Task brief:
Look below. Copy each line that has "Profile" in it.
─── Exercise data ───
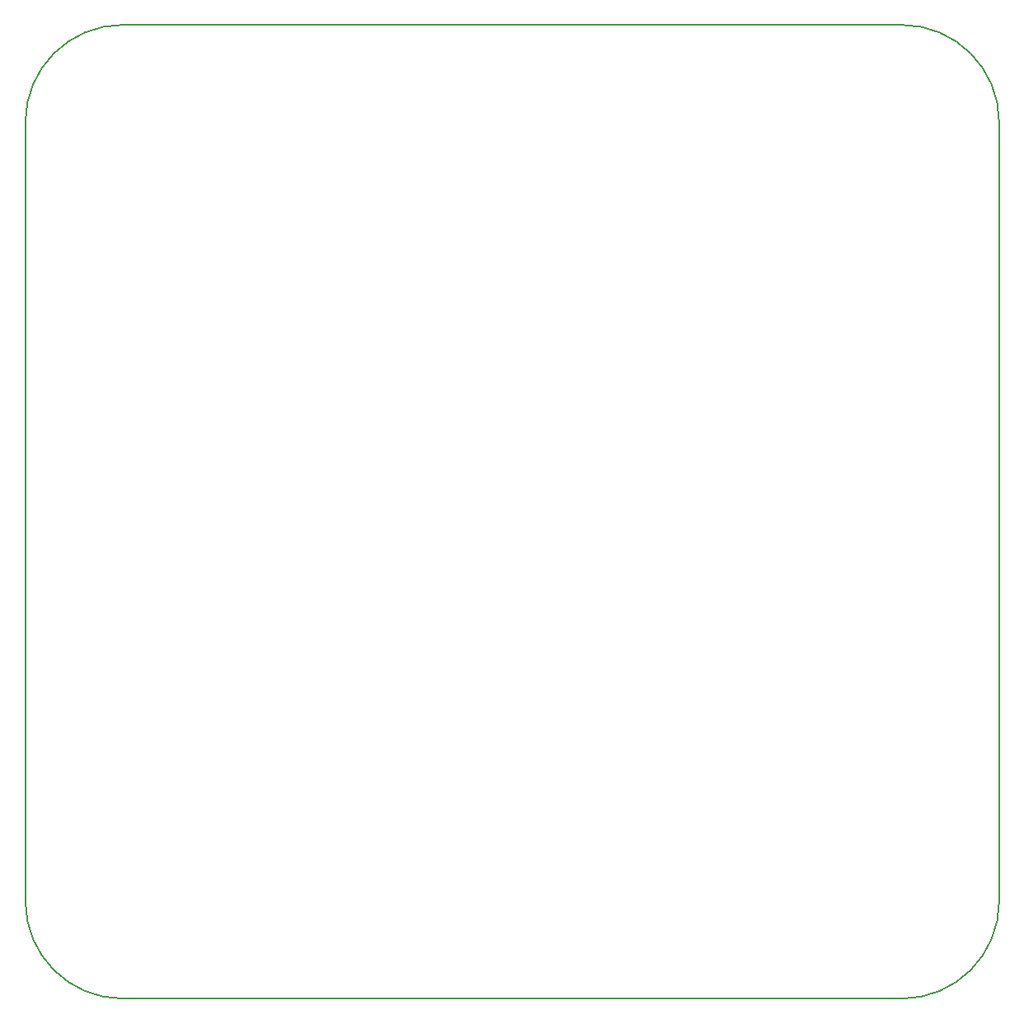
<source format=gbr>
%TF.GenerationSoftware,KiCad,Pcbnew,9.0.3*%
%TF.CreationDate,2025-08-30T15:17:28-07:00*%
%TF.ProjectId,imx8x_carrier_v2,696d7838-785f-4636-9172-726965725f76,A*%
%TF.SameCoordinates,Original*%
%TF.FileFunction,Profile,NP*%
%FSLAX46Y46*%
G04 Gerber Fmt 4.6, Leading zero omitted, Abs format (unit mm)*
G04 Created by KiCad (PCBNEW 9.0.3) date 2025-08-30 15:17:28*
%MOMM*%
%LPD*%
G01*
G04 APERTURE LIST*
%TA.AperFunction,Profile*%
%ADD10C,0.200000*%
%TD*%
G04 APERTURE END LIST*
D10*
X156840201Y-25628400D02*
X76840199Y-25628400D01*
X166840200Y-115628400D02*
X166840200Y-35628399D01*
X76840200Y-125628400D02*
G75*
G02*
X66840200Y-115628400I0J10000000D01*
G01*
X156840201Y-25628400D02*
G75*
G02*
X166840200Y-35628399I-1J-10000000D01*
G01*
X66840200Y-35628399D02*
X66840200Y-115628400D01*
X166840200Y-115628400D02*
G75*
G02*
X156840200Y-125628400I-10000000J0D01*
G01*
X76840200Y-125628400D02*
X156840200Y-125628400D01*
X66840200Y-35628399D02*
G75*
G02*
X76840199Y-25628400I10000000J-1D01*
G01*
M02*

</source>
───
─── Exercise data ───
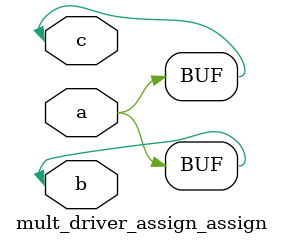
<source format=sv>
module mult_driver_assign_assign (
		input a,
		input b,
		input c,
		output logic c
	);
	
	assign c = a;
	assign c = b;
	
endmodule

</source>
───
Output of the task:
%TF.FileFunction,Profile,NP*%
%TA.AperFunction,Profile*%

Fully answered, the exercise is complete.